As I write this in the fall of 2018, student performance is amazingly robust and accomplished. When evaluating where we stand, our district looks in part for measurements coming from objective external entities. In August of this year, the Texas Commissioner of Education Mike Morath came to our district to hold a press conference for the express purpose of lauding our academic performance. He stated that our accountability results (measured by test scores, graduation rates, and college/career readiness standards) were “abnormally high” and that our district “is a model of high performance”. He went on to state that of the 116 largest school districts in Texas, we have achieved the 3rd highest score in the state – and that the accomplishment is especially noteworthy because we have the highest percentage of economically disadvantaged students among the best performing districts. He noted that we scored a 99 out of 100 with regard to “closing the gaps” among student sub-populations on the relevant achievement measures.
These results confirm earlier ratings by other organizations. For example, the Houston-area “Children at Risk” organization also confers ratings on the Houston area districts. In 2018, the Houston Chronicle reports that Pearland ISD has the highest combination of As and Bs among its campuses of any substantially sized districts in the area.
TXSmartSchools is a reporting entity originally established by the Texas Comptroller. Their purpose is to measure academic performance as compared to spending levels. We are, once again, a Five Star District for very high student achievement and very low per-pupil spending. Out of over 1,000 school districts in Texas, there are less than a dozen that consistently receives this Five Star rating, year to year.
Not all stellar results fit nicely into test scores or other quantitative measurements. But it is clear that our Athletic, Fine Arts, and Career and Technology programs have few equals. Huge levels of participation and many trophies tell only part of the story.

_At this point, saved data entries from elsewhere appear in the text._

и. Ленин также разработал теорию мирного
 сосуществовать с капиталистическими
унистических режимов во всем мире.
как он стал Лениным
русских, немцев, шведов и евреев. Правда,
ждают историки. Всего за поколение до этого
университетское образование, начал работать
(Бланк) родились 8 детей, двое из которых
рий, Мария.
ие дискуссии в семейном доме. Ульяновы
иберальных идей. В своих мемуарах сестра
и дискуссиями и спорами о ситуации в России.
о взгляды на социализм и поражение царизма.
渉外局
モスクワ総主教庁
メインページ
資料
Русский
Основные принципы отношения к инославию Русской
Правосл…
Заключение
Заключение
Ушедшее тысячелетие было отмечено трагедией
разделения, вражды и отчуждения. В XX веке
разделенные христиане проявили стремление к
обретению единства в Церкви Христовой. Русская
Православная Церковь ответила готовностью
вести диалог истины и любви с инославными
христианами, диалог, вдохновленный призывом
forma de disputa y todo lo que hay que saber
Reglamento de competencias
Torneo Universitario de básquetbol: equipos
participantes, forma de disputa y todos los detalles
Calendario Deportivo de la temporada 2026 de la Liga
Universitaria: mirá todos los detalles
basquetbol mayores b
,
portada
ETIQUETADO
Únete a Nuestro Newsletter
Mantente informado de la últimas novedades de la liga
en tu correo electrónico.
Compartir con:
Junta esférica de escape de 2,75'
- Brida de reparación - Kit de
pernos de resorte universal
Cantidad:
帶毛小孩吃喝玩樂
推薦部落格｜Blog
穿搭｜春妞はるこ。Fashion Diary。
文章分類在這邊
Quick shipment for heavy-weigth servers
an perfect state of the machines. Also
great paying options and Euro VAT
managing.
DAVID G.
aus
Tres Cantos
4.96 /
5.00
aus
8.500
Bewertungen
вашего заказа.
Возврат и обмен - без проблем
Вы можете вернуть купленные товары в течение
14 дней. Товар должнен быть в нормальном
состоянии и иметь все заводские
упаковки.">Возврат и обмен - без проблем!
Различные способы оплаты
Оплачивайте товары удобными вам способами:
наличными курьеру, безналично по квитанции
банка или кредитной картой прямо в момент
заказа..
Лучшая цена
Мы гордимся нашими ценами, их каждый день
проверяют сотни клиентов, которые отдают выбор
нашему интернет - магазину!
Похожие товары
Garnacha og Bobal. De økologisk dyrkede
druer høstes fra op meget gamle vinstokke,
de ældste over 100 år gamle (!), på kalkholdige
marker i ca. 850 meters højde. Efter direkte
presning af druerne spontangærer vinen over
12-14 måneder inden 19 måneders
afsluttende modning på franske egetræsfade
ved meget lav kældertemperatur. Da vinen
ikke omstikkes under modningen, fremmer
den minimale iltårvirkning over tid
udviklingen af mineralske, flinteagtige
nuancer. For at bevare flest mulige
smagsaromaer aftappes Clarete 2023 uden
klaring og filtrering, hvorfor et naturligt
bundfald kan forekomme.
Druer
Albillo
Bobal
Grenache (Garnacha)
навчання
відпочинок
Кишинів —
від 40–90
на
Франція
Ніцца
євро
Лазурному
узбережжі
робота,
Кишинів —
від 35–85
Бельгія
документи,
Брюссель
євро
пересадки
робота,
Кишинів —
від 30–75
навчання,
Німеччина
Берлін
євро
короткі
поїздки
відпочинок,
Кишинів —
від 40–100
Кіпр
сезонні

I do not pretend that our district is without significant challenges in the days ahead. Antiquated state funding formulas keep our district from receiving its equitable share. We keep pace with area teacher salaries but our district is frozen (by law) into the TRS Health Insurance plan, whose benefits are eroding each year. Those fortunate districts not compelled to participate in that plan offer better benefits at a lower cost. Only the legislature can solve these issues. If the legislature ever becomes as generous about funding as they are about establishing new regulations, the entire state will benefit.
In this, my 27th year as a Superintendent, top priorities have significantly shifted across the state and nation. Safety and security have become the most critical priority. Within that very large responsibility, our district has taken significant steps. A successful $220 million dollar bond election in 2016 included a host of security/safety upgrades including bullet-resistant security vestibules at all campuses, additional fencing, and other methods of hardening our facilities. Our school board has made mental health a top funding priority adding counselors and special education personnel to our ranks this school year. And, we continue to be blessed with outstanding local law enforcement through School Resource Officers of the Pearland Police Department assigned to our campuses.
I have served as superintendent in three very different school districts. These include an extremely low wealth district, a wealthy (“Robin Hood”) district and for the last seven years in Pearland ISD. I would say that no district better represents America than right here. Our district is so incredibly diverse that students come to us speaking 64 different languages this year. Given the accomplishments, a handful of which are noted above, I am so grateful and proud to serve here. God has truly blessed this district for many years and I beseech his continued favor in the days to come!